In summary, the findings provided strong evidence linking smoking with renal impairment in the healthy population. Discouraging smoking is especially important in those with high-normal systolic blood pressure and 2-hour glucose levels.

Pepine CJ, Handberg EM, Cooper-DeHoff RM, et al.  A calcium antagonist vs a non-calcium antagonist hypertension treatment strategy for patients with coronary artery disease. The International Verapamil-Trandolapril Study (INVEST): a randomized controlled trial. JAMA. 2003;290:2805-16. [PMID: 14657064]

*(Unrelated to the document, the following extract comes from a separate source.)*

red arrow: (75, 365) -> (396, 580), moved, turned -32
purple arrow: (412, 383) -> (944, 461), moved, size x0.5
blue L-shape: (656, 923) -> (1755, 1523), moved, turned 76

Until the International Verapamil-Trandolapril Study (INVEST) trial, the only evidence of benefit from using hypertensive agents for patients for coronary artery disease was from subgroup analyses of existing clinical trials. The INVEST trial was the first major trial primarily designed to study hypertensive patients with established coronary artery disease. The multicenter, multicountry, randomized, open-label, blinded, end point study involved 22 576 hypertensive patients with coronary artery disease 50 years of age or older. The patients received either a calcium antagonist strategy (verapamil sustained-release) or a non–calcium antagonist strategy (atenolol). (β-Blockers are the only class of agents approved for secondary cardioprotection, although ACE inhibitors may soon gain approval.) Concomitant therapies—trandolapril or hydrochlorothiazide—were added as needed to reduce blood pressure to 140/90 mm Hg. If diabetes or renal impairment were present, the target blood pressure was 130/85 mm Hg. Also, trandolapril was recommended for patients with heart failure, diabetes, or renal impairment. The primary outcome of the study was a composite end point of death from any cause, nonfatal myocardial infarction, or nonfatal stroke.

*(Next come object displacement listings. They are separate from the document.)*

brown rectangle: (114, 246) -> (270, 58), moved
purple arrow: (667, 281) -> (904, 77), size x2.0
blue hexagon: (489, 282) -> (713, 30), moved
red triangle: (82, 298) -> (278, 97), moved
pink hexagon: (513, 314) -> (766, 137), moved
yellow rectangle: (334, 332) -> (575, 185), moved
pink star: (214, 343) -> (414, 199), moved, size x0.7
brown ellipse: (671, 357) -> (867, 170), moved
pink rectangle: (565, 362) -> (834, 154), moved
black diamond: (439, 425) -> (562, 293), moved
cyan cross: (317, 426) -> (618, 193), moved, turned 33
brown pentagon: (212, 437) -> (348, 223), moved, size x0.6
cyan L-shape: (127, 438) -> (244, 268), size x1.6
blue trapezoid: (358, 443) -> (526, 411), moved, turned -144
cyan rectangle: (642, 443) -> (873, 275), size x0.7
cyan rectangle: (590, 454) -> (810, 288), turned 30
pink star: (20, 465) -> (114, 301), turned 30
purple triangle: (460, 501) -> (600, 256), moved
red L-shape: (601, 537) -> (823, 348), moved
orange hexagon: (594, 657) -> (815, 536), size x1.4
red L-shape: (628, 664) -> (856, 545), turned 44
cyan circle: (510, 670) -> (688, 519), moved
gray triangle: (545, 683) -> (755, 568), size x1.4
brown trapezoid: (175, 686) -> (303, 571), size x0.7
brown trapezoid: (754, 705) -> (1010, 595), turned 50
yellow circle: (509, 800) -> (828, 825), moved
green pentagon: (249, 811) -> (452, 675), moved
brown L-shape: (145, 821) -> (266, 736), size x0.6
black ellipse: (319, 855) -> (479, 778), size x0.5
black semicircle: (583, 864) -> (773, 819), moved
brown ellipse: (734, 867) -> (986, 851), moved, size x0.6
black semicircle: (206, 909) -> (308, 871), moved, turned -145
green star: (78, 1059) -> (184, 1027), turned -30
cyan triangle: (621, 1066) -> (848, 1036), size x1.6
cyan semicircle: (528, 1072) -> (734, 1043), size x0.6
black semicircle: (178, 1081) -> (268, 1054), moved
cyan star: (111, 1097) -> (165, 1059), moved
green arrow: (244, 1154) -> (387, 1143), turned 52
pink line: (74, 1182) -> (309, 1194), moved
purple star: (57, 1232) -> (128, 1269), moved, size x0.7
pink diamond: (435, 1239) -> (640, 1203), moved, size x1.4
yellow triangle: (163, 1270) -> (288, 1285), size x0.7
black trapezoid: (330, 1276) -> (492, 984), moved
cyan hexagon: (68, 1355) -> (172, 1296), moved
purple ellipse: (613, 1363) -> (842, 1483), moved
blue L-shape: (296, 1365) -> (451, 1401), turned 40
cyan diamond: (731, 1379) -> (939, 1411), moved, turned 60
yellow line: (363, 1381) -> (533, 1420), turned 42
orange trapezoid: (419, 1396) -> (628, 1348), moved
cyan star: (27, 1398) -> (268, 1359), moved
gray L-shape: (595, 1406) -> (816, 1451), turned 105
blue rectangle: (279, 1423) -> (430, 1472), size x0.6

After 5 years (mean, 2.7 years per patient), the investigators found no difference in the primary end point between the 2 treatment groups. A total of 2269 patients had experienced a primary outcome event (9.93% in the calcium antagonist strategy group and 10.17% in non–calcium antagonist strategy group [relative risk, 0.98 (CI, 0.90 to 1.06)]). In addition, 2-year blood pressure control was similar between the groups—65.0% (systolic) and 88.5% (diastolic) of patients in the calcium antagonist strategy group achieved goal blood pressure, and 64.0% (systolic) and 88.1% (diastolic) of patients in the non–calcium antagonist strategy group achieved goal blood pressure. The findings indicated that a β-blocker strategy and a calcium antagonist strategy gave similar cardioprotection.

Patients receiving the verapamil–trandolapril strategy were less likely to develop diabetes than those receiving the atenolol–diuretic strategy. Other major clinical trials in hypertension have demonstrated that patients treated with diuretics or β-blockers experienced an increased incidence of new-onset diabetes during the trial compared with patients receiving ACE inhibitors, ARBs, or calcium antagonists. The question now arises whether physicians should look to treatment strategies that do not carry increased risk for new-onset diabetes. Longer trials are needed to determine whether selected treatment strategies are just delaying the new onset of diabetes or whether they actually prevent diabetes.